# ARF or not ?



## Whiskey (31 Aug 2010)

My mother (married) who will retire in November (nurse) has paid about 15% of gross salary into a pension (including an AVC) for the past number of years.

As a last minute tax break, she was thinking about topping up her AVC to use her maximum allowable tax deductable pension contribution for 2009 and 2010

Let's say she can put 20'000 lump sum into the AVC now. She will get full income tax relief on all of this.

She can claim back tax at the 20% rate (or is it 21%) on all of this......and PRSI. Lets say the combined salary of my parents is 81'000.
Correct me if I'm wrong, as a ballpark she might get a refund of say 5'000 from revenue...

The 20'000 would go into an AVC, and then an ARF.......

The guys at Zurich take a 5% of the money they receive into the AVC (sounds a lot but it's true). And they take again another 3% to set up an ARF. That's about 1600 fees (the 20'000 becomes 18'400)

My mother can take out the 18'400 from the ARF next year (without paying any tax on it, because her income will be small)

Sounds like a good bet, doesn't it ?
Or are my maths wrong ?

She has been advised by an accountant not to go ahead (on the grounds that the fees are too high, and it's too complicated, and too risky !!

I know nothing about AVCs and ARFs apart from what I read on the internet last night (mostly on AAM) over the course of about 2 hours ! but I think my mother should put the 20'000 in the AVC and set up an ARF......

Am I right ?


----------



## GSheehy (1 Sep 2010)

She can avoid the €1,600 in up-front costs by setting up the product/s on an execution only basis (no advice) but that would mean that she completes the documentation and selects funds etc.

She would also have to set it up outside of the current AVC arrangement and claim Tax & PRSI Reliefs separately.

Just another option for her to consider.

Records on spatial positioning
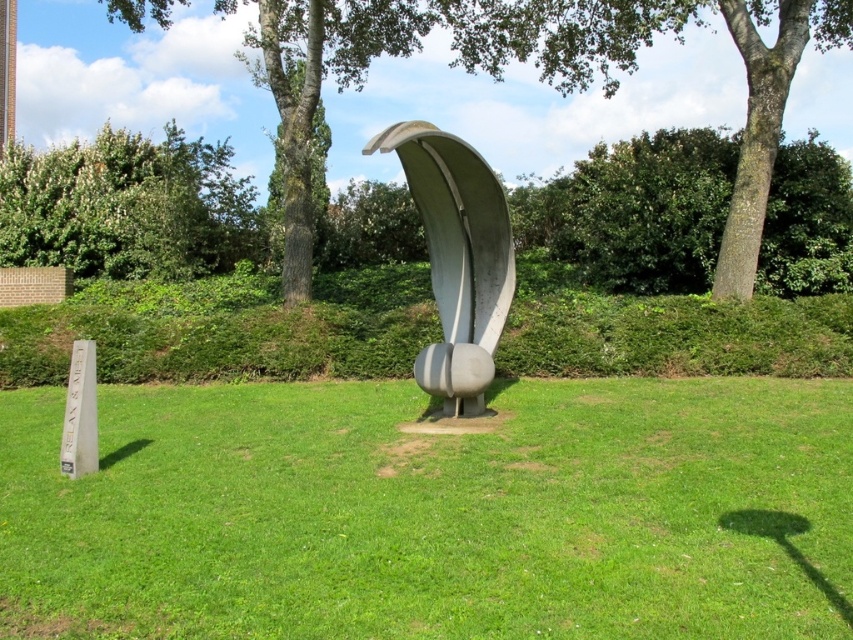
Question: Which point is closer to the camera taking this photo?

Choices:
 (A) (117, 209)
 (B) (4, 609)
 (C) (503, 317)

Answer: (B)

Question: Among these points, which one is farthest from the camera?

Choices:
 (A) (248, 189)
 (B) (483, 192)
 (C) (811, 381)

Answer: (A)

Question: Estimate the real-world distances between objects in this image. Which object is farther from the green leafy tree at upper left?

Choices:
 (A) satin gray sculpture at center
 (B) green grass at center

Answer: (B)

Question: Can you confirm if green grass at center is positioned to the left of satin gray sculpture at center?

Choices:
 (A) no
 (B) yes

Answer: (A)

Question: From the image, what is the correct spatial relationship of green grass at center in relation to green leafy tree at upper left?

Choices:
 (A) left
 (B) right

Answer: (B)

Question: Can you confirm if green grass at center is wider than satin gray sculpture at center?

Choices:
 (A) yes
 (B) no

Answer: (A)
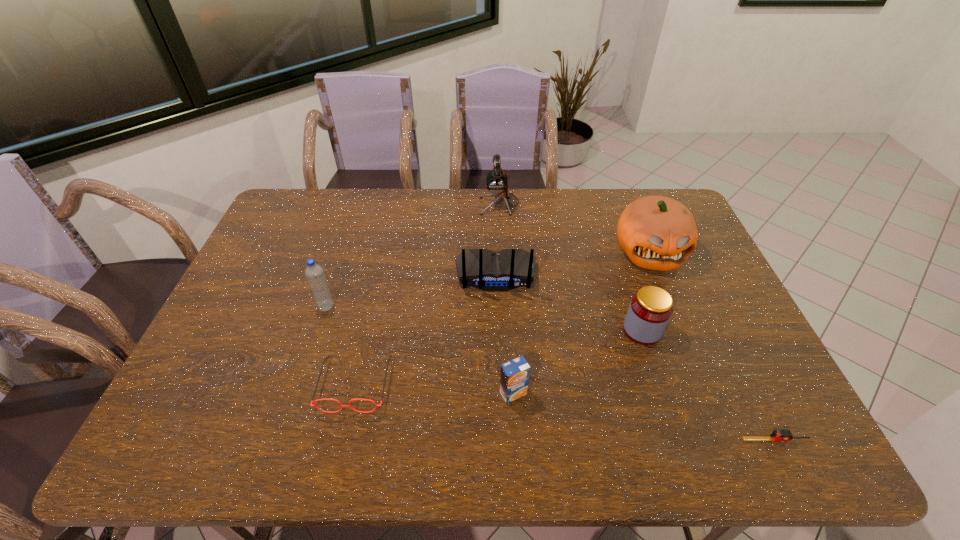
Find the location of `blank space at the near right corner`. blank space at the near right corner is located at coordinates (807, 438).

The image size is (960, 540). I want to click on vacant region between the router and the leftmost object, so click(411, 290).

What are the coordinates of `free space between the tape measure and the router` in the screenshot? It's located at (636, 357).

Where is `vacant region between the fifth nearest object and the shortest object`? The height and width of the screenshot is (540, 960). vacant region between the fifth nearest object and the shortest object is located at coordinates (551, 373).

Locate an element on the screen. empty space that is in between the pumpkin and the router is located at coordinates (572, 262).

At what (x,y) coordinates should I click in order to perform the action: click on vacant space that is in between the router and the sixth tallest object. Please return your answer as a coordinate pair (x, y). The width and height of the screenshot is (960, 540). Looking at the image, I should click on (504, 334).

Where is `vacant point located between the second shortest object and the pumpkin`? vacant point located between the second shortest object and the pumpkin is located at coordinates (502, 318).

This screenshot has height=540, width=960. I want to click on vacant area that lies between the fourth nearest object and the router, so coord(569,302).

Locate an element on the screen. The width and height of the screenshot is (960, 540). free point between the second object from left to right and the router is located at coordinates (425, 329).

The image size is (960, 540). In order to click on free space between the shortest object and the router in this screenshot , I will do `click(636, 357)`.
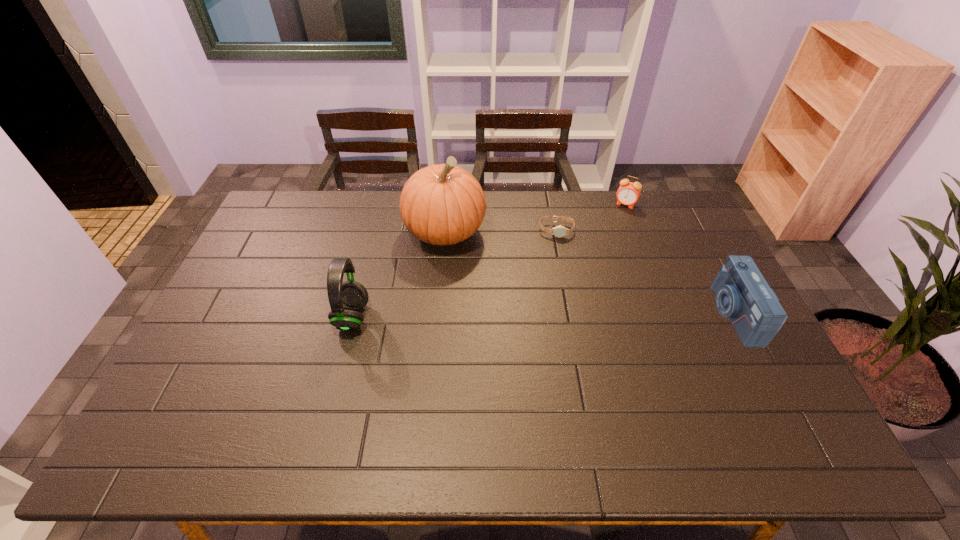
At what (x,y) coordinates should I click in order to perform the action: click on free space that is in between the camera and the leftmost object. Please return your answer as a coordinate pair (x, y). This screenshot has height=540, width=960. Looking at the image, I should click on (542, 315).

Locate an element on the screen. free space between the rightmost object and the third object from right to left is located at coordinates (645, 272).

Locate an element on the screen. free space that is in between the tallest object and the second shortest object is located at coordinates (536, 218).

You are a GUI agent. You are given a task and a screenshot of the screen. Output one action in this format:
    pyautogui.click(x=<x>, y=<y>)
    Task: Click on the object that can be found as the third closest to the rightmost object
    
    Given the screenshot: What is the action you would take?
    pyautogui.click(x=443, y=204)

Select which object is the fourth closest to the third object from right to left. Please provide its 2D coordinates. Your answer should be formatted as a tuple, i.e. [(x, y)], where the tuple contains the x and y coordinates of a point satisfying the conditions above.

[(346, 298)]

Identify the location of vacant point that satisfies the following two spatial constraints: 1. on the back side of the alarm clock; 2. on the right side of the tallest object. The image size is (960, 540). (447, 205).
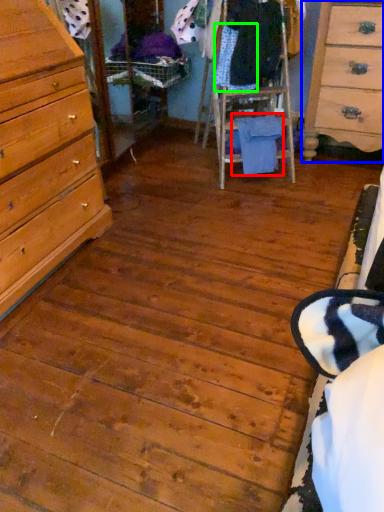
Question: Estimate the real-world distances between objects in this image. Which object is closer to clothing (highlighted by a red box), chest of drawers (highlighted by a blue box) or clothing (highlighted by a green box)?

Choices:
 (A) chest of drawers
 (B) clothing

Answer: (B)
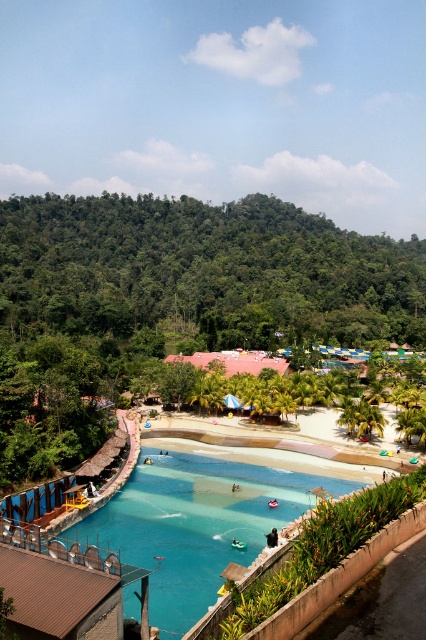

• To do:
1. Answer these questions using the pension thread:
(a) What percentage of the money received into the AVC do the guys at Zurich take?
(b) Who advised the mother not to go ahead?
(c) According to GSheehy, how could she avoid the €1,600 in up-front costs?
2. Retype the records from the line with "Locate an element on the screen. free space between" through the end of the records, and leave out the pictures.
The forum thread and the records have no connection to each other.

• Solutions below:
1.
(a) 5%
(b) An accountant
(c) By setting up the product/s on an execution only basis (no advice)

2.
Locate an element on the screen. free space between the rightmost object and the third object from right to left is located at coordinates (645, 272).

Locate an element on the screen. free space that is in between the tallest object and the second shortest object is located at coordinates (536, 218).

You are a GUI agent. You are given a task and a screenshot of the screen. Output one action in this format:
    pyautogui.click(x=<x>, y=<y>)
    Task: Click on the object that can be found as the third closest to the rightmost object
    
    Given the screenshot: What is the action you would take?
    pyautogui.click(x=443, y=204)

Select which object is the fourth closest to the third object from right to left. Please provide its 2D coordinates. Your answer should be formatted as a tuple, i.e. [(x, y)], where the tuple contains the x and y coordinates of a point satisfying the conditions above.

[(346, 298)]

Identify the location of vacant point that satisfies the following two spatial constraints: 1. on the back side of the alarm clock; 2. on the right side of the tallest object. The image size is (960, 540). (447, 205).
Question: Estimate the real-world distances between objects in this image. Which object is closer to clothing (highlighted by a red box), chest of drawers (highlighted by a blue box) or clothing (highlighted by a green box)?

Choices:
 (A) chest of drawers
 (B) clothing

Answer: (B)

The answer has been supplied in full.